[Stored items]
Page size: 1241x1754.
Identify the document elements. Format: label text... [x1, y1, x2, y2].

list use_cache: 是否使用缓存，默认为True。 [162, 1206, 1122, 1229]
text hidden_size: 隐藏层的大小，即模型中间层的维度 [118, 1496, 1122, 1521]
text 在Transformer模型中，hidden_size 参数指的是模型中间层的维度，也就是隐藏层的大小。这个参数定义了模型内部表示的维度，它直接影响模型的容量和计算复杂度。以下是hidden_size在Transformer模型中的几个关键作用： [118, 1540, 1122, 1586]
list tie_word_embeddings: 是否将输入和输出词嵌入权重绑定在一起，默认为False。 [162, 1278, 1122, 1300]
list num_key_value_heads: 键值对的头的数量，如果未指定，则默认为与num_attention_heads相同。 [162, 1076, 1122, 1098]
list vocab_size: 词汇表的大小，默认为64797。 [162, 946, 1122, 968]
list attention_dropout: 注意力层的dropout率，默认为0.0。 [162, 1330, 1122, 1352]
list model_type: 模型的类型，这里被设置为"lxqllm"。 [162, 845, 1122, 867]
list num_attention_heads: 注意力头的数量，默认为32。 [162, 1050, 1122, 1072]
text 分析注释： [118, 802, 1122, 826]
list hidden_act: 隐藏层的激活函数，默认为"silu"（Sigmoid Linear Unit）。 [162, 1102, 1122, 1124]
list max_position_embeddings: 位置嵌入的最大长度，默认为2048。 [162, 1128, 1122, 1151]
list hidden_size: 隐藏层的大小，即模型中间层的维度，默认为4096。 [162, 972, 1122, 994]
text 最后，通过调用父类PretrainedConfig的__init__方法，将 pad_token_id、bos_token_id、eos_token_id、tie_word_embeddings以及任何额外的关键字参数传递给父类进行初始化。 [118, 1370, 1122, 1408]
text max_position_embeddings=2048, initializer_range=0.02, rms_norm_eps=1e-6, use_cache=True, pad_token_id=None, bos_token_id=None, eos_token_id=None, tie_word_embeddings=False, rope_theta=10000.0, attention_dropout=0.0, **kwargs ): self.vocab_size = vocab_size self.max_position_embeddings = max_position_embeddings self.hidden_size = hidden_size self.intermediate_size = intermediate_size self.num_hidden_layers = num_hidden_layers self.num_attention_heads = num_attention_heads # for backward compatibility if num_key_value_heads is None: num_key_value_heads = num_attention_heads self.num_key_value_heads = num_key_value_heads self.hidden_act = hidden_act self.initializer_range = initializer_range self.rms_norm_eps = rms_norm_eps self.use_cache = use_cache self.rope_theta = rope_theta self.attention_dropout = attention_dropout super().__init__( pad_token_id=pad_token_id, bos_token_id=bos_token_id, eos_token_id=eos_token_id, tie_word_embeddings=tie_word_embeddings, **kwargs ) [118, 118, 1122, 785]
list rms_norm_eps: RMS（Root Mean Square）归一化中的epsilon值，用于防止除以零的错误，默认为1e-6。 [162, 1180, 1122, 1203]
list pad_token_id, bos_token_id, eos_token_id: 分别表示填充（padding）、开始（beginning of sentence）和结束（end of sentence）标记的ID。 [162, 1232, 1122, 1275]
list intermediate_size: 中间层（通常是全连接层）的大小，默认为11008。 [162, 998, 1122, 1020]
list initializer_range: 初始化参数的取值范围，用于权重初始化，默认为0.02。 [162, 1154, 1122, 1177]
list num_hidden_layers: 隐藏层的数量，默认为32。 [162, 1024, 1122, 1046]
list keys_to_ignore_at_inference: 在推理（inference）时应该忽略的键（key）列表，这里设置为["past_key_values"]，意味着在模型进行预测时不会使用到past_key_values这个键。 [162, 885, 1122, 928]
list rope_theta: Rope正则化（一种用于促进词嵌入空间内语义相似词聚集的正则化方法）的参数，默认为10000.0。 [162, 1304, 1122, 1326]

= What is being asked =
Turn every line of the data above into one entry of a numbered list, skipping any blank lines.

= Response for this exercise =
1. Page size: 1241x1754.
2. Identify the document elements. Format: label text... [x1, y1, x2, y2].
3. list use_cache: 是否使用缓存，默认为True。 [162, 1206, 1122, 1229]
4. text hidden_size: 隐藏层的大小，即模型中间层的维度 [118, 1496, 1122, 1521]
5. text 在Transformer模型中，hidden_size 参数指的是模型中间层的维度，也就是隐藏层的大小。这个参数定义了模型内部表示的维度，它直接影响模型的容量和计算复杂度。以下是hidden_size在Transformer模型中的几个关键作用： [118, 1540, 1122, 1586]
6. list tie_word_embeddings: 是否将输入和输出词嵌入权重绑定在一起，默认为False。 [162, 1278, 1122, 1300]
7. list num_key_value_heads: 键值对的头的数量，如果未指定，则默认为与num_attention_heads相同。 [162, 1076, 1122, 1098]
8. list vocab_size: 词汇表的大小，默认为64797。 [162, 946, 1122, 968]
9. list attention_dropout: 注意力层的dropout率，默认为0.0。 [162, 1330, 1122, 1352]
10. list model_type: 模型的类型，这里被设置为"lxqllm"。 [162, 845, 1122, 867]
11. list num_attention_heads: 注意力头的数量，默认为32。 [162, 1050, 1122, 1072]
12. text 分析注释： [118, 802, 1122, 826]
13. list hidden_act: 隐藏层的激活函数，默认为"silu"（Sigmoid Linear Unit）。 [162, 1102, 1122, 1124]
14. list max_position_embeddings: 位置嵌入的最大长度，默认为2048。 [162, 1128, 1122, 1151]
15. list hidden_size: 隐藏层的大小，即模型中间层的维度，默认为4096。 [162, 972, 1122, 994]
16. text 最后，通过调用父类PretrainedConfig的__init__方法，将 pad_token_id、bos_token_id、eos_token_id、tie_word_embeddings以及任何额外的关键字参数传递给父类进行初始化。 [118, 1370, 1122, 1408]
17. text max_position_embeddings=2048, initializer_range=0.02, rms_norm_eps=1e-6, use_cache=True, pad_token_id=None, bos_token_id=None, eos_token_id=None, tie_word_embeddings=False, rope_theta=10000.0, attention_dropout=0.0, **kwargs ): self.vocab_size = vocab_size self.max_position_embeddings = max_position_embeddings self.hidden_size = hidden_size self.intermediate_size = intermediate_size self.num_hidden_layers = num_hidden_layers self.num_attention_heads = num_attention_heads # for backward compatibility if num_key_value_heads is None: num_key_value_heads = num_attention_heads self.num_key_value_heads = num_key_value_heads self.hidden_act = hidden_act self.initializer_range = initializer_range self.rms_norm_eps = rms_norm_eps self.use_cache = use_cache self.rope_theta = rope_theta self.attention_dropout = attention_dropout super().__init__( pad_token_id=pad_token_id, bos_token_id=bos_token_id, eos_token_id=eos_token_id, tie_word_embeddings=tie_word_embeddings, **kwargs ) [118, 118, 1122, 785]
18. list rms_norm_eps: RMS（Root Mean Square）归一化中的epsilon值，用于防止除以零的错误，默认为1e-6。 [162, 1180, 1122, 1203]
19. list pad_token_id, bos_token_id, eos_token_id: 分别表示填充（padding）、开始（beginning of sentence）和结束（end of sentence）标记的ID。 [162, 1232, 1122, 1275]
20. list intermediate_size: 中间层（通常是全连接层）的大小，默认为11008。 [162, 998, 1122, 1020]
21. list initializer_range: 初始化参数的取值范围，用于权重初始化，默认为0.02。 [162, 1154, 1122, 1177]
22. list num_hidden_layers: 隐藏层的数量，默认为32。 [162, 1024, 1122, 1046]
23. list keys_to_ignore_at_inference: 在推理（inference）时应该忽略的键（key）列表，这里设置为["past_key_values"]，意味着在模型进行预测时不会使用到past_key_values这个键。 [162, 885, 1122, 928]
24. list rope_theta: Rope正则化（一种用于促进词嵌入空间内语义相似词聚集的正则化方法）的参数，默认为10000.0。 [162, 1304, 1122, 1326]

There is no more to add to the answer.